Introduction history

The species has been introduced to Europe since at least Roman times — Pliny the Elder mentions the pheasant as already present in Italy in the first century AD. Modern North American populations descend from late-nineteenth-century releases by hunting clubs; Owen Denny's 1881 Oregon release is the founding event for the Pacific Northwest population. South Dakota's state bird is the ring-necked pheasant, reflecting the species' ecological dominance in the prairie-pothole farmland landscape.

Behaviour

Ring-necked pheasants are ground-feeders that rarely take flight unless flushed at close range; they spend most of their time walking through hedgerows and field margins. Males defend territories during the breeding season and gather harems of two to twelve females — the species is the textbook example of resource-defence polygyny in birds. The male's loud crowing call advertises territory holding and female attraction simultaneously.

Sources & further reading (2)
  1. iucn-red-list — accessed 2026-04-30
  2. encyclopedia — accessed 2026-04-30

Frequently asked questions

Are pheasants native to Europe?

No — the species is native to a band of central and eastern Asia. Introductions to Europe trace back to at least the Roman period; Pliny the Elder mentions pheasants as already established in Italy in the first century AD. The species has been continuously present across Europe ever since, mostly through deliberate release by hunting estates. The European 'native' status is therefore one of long-standing naturalization rather than original distribution.

Why is it called 'ring-necked'?

Most introduced populations in Europe and North America carry a clean white ring around the lower neck of the male. Several Asian subspecies — particularly the southern and western forms native to Iran, the Caucasus, and parts of central China — lack the white ring and have a continuous bottle-green hood instead.

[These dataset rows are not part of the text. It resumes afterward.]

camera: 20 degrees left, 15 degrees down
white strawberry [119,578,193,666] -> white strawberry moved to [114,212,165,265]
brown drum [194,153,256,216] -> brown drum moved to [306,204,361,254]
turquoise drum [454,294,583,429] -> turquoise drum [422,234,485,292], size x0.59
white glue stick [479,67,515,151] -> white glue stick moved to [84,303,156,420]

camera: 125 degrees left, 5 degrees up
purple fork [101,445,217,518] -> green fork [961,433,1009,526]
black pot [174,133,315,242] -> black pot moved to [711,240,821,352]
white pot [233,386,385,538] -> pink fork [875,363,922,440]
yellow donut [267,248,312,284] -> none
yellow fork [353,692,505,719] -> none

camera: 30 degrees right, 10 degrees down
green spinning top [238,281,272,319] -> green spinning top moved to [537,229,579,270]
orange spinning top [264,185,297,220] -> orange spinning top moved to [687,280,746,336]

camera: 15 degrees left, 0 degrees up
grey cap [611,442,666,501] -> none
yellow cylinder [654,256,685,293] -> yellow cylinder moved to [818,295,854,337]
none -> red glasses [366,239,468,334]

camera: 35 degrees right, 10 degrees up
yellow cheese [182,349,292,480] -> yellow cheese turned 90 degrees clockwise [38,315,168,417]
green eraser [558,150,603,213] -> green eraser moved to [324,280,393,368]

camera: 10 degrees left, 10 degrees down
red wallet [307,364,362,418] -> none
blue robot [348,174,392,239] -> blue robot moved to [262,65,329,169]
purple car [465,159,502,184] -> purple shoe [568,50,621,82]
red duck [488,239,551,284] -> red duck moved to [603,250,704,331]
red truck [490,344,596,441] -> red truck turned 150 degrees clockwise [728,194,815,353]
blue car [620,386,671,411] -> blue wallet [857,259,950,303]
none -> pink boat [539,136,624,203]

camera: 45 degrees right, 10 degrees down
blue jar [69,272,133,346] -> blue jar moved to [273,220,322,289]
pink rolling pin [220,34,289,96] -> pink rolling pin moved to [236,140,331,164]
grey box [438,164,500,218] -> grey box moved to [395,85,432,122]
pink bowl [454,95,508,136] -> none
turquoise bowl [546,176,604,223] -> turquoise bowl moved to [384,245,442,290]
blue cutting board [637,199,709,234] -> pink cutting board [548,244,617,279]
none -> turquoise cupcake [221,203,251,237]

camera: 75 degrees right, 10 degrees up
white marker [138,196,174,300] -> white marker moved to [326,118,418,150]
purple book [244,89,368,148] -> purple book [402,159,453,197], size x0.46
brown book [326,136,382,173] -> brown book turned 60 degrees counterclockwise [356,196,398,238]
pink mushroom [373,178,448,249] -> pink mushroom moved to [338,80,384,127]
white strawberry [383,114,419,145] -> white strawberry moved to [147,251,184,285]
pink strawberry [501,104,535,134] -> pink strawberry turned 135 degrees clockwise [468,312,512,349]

The English name 'ring-necked' specifically distinguishes the white-collared introduced populations from the various Asian neck-ringless subspecies.

How did ring-necked pheasants get to North America?

The founding North American release was by Owen Denny, US Consul-General to Shanghai, who shipped pheasants from China to his brother's farm in Oregon's Willamette Valley in 1881. From those releases the species spread rapidly through the Pacific Northwest. Subsequent twentieth-century releases established populations across the northern United States, with South Dakota and other prairie states now hosting some of the densest populations. The species is the state bird of South Dakota.